Try it -
Please render the material's lines from the one containing "Sohbet uygulamaları, Isparta'da sosyal hayat" through the one containing "Ücretsiz sohbet uygulamalarının Isparta'da" as a JSON list of strings, one string per line, with blank lines omitted.

The records -
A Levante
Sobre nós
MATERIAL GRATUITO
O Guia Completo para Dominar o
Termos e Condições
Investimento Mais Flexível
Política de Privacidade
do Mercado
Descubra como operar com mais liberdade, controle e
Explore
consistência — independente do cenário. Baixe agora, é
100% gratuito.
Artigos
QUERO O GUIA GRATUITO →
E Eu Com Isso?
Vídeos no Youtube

==

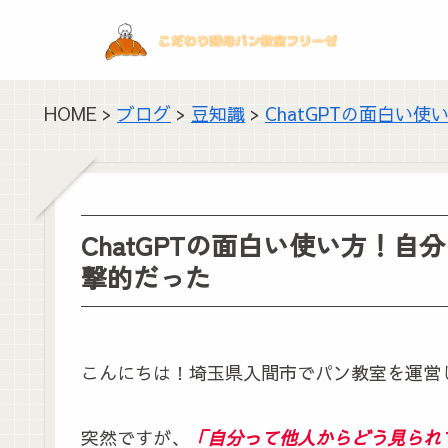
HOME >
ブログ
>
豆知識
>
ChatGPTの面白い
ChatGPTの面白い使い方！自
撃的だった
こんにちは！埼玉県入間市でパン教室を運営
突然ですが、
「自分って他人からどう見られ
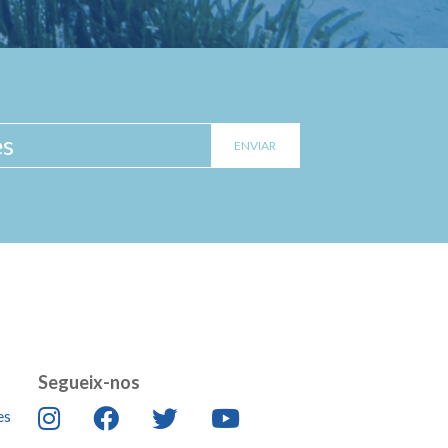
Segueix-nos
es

--

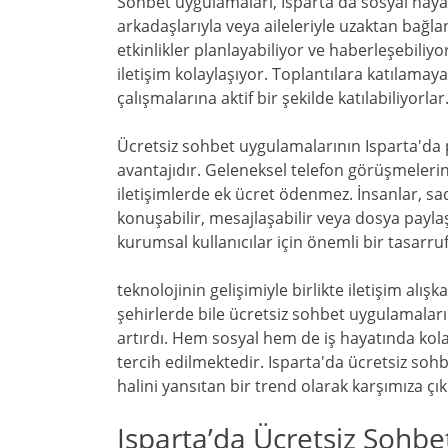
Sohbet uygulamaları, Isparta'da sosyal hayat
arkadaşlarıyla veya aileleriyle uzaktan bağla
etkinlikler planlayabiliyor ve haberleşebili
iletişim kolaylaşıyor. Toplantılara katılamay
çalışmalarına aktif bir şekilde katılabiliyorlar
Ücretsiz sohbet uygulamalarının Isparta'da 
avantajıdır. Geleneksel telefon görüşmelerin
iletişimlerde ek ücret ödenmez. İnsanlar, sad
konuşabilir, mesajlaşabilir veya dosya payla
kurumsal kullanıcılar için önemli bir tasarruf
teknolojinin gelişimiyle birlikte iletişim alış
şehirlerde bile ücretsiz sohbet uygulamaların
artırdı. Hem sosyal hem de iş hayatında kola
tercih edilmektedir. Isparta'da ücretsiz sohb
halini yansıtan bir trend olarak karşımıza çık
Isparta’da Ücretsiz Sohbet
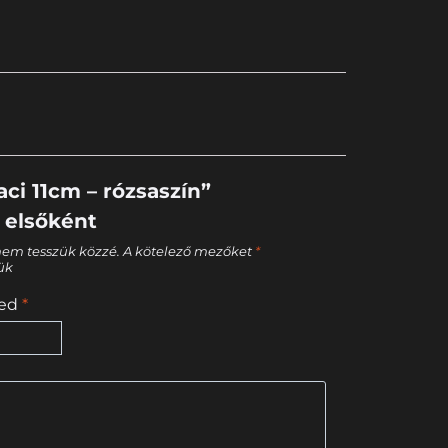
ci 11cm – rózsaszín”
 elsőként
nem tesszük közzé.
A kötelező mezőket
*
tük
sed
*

Exercise solution -
[
  "Sohbet uygulamaları, Isparta'da sosyal hayat",
  "arkadaşlarıyla veya aileleriyle uzaktan bağla",
  "etkinlikler planlayabiliyor ve haberleşebili",
  "iletişim kolaylaşıyor. Toplantılara katılamay",
  "çalışmalarına aktif bir şekilde katılabiliyorlar",
  "Ücretsiz sohbet uygulamalarının Isparta'da "
]